> _Directive_
Print the records exactly as written, and let no picture into the answer.
--- START ---
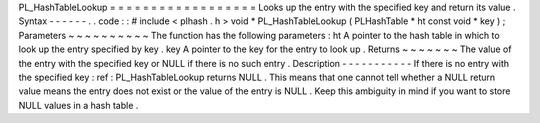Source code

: PL_HashTableLookup
=
=
=
=
=
=
=
=
=
=
=
=
=
=
=
=
=
=
Looks
up
the
entry
with
the
specified
key
and
return
its
value
.
Syntax
-
-
-
-
-
-
.
.
code
:
:
#
include
<
plhash
.
h
>
void
*
PL_HashTableLookup
(
PLHashTable
*
ht
const
void
*
key
)
;
Parameters
~
~
~
~
~
~
~
~
~
~
The
function
has
the
following
parameters
:
ht
A
pointer
to
the
hash
table
in
which
to
look
up
the
entry
specified
by
key
.
key
A
pointer
to
the
key
for
the
entry
to
look
up
.
Returns
~
~
~
~
~
~
~
The
value
of
the
entry
with
the
specified
key
or
NULL
if
there
is
no
such
entry
.
Description
-
-
-
-
-
-
-
-
-
-
-
If
there
is
no
entry
with
the
specified
key
:
ref
:
PL_HashTableLookup
returns
NULL
.
This
means
that
one
cannot
tell
whether
a
NULL
return
value
means
the
entry
does
not
exist
or
the
value
of
the
entry
is
NULL
.
Keep
this
ambiguity
in
mind
if
you
want
to
store
NULL
values
in
a
hash
table
.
--- END ---
> _Reply_
Source code

: PL_HashTableLookup
=
=
=
=
=
=
=
=
=
=
=
=
=
=
=
=
=
=
Looks
up
the
entry
with
the
specified
key
and
return
its
value
.
Syntax
-
-
-
-
-
-
.
.
code
:
:
#
include
<
plhash
.
h
>
void
*
PL_HashTableLookup
(
PLHashTable
*
ht
const
void
*
key
)
;
Parameters
~
~
~
~
~
~
~
~
~
~
The
function
has
the
following
parameters
:
ht
A
pointer
to
the
hash
table
in
which
to
look
up
the
entry
specified
by
key
.
key
A
pointer
to
the
key
for
the
entry
to
look
up
.
Returns
~
~
~
~
~
~
~
The
value
of
the
entry
with
the
specified
key
or
NULL
if
there
is
no
such
entry
.
Description
-
-
-
-
-
-
-
-
-
-
-
If
there
is
no
entry
with
the
specified
key
:
ref
:
PL_HashTableLookup
returns
NULL
.
This
means
that
one
cannot
tell
whether
a
NULL
return
value
means
the
entry
does
not
exist
or
the
value
of
the
entry
is
NULL
.
Keep
this
ambiguity
in
mind
if
you
want
to
store
NULL
values
in
a
hash
table
.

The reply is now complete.